By Rama Gaind
PS News Books
Making Trouble: Essays Against the New Australian Complacency
By Robert Manne (Black Inc, $34.95, softcover, 430 pages)
After reading this book, you will know why Robert Manne has twice been voted Australia’s leading public intellectual.
Making Trouble points to a new tendency described as Australian complacency.

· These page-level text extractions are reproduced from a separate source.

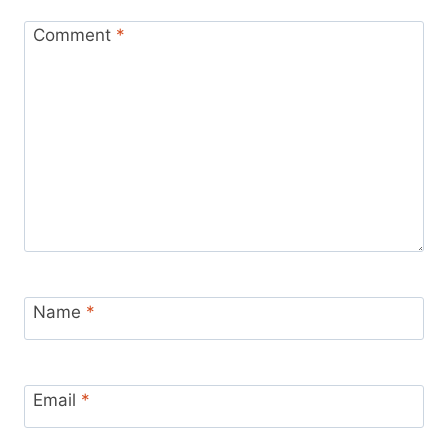
Comment
*
Name
*
Email
*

Almost everyone would be aware, even if it is only semi-consciously, of the “stifling artificiality and sterile gamesmanship of contemporary politics”.
Manne is eloquent in his analysis: Donald Horne described Australia as “the Lucky country” in the mid-1960s when the island nation was on the “edge of experiencing a cultural revolution where apparently solid values began to be questioned and to dissolve”. Then in the period between the election of Gough Whitlam and the fall of Paul Keating, Australia became involved in a period of “self-criticism and in a process of trying to re-invent itself”.
Making Trouble states that the greatest enemy of Australian self-criticism and re-invention was John Howard - and proceeds to outline why. The period of John Howard’s prime ministership saw a shift as “self-criticism gradually became confused with un-Australian self-hatred”.
Displaying shrewd insight, almost all of the essays concern the “politics and history of Australia”.
Author, commentator and professor of politics at La Trobe University, Robert Manne makes some good arguments.
You will be informed and feel stimulated as you walk down memory lane as he traces the events and ideas that have recently changed the nation. A wide spectrum is covered from Howard to Gillard via Rudd, from Victoria’s bushfires to the Apology, from Wilfred Burchett to Julian Assange, whom he regards as “undoubtedly the most consequential Australian of the present time”.
It includes the updated version of ‘The Cypherpunk Revolutionary’, which drew global attention and prompted WikiLeaks to tweet that it is “easily the best article” on Julian Assange.
Critical appraisals abound with insightful discussion on a number of issues including climate change, a reflection on ways of remembering the Holocaust – an event that’s “haunted” him all his life – and incisive essays about the treatment of asylum seekers and the question of reconciliation.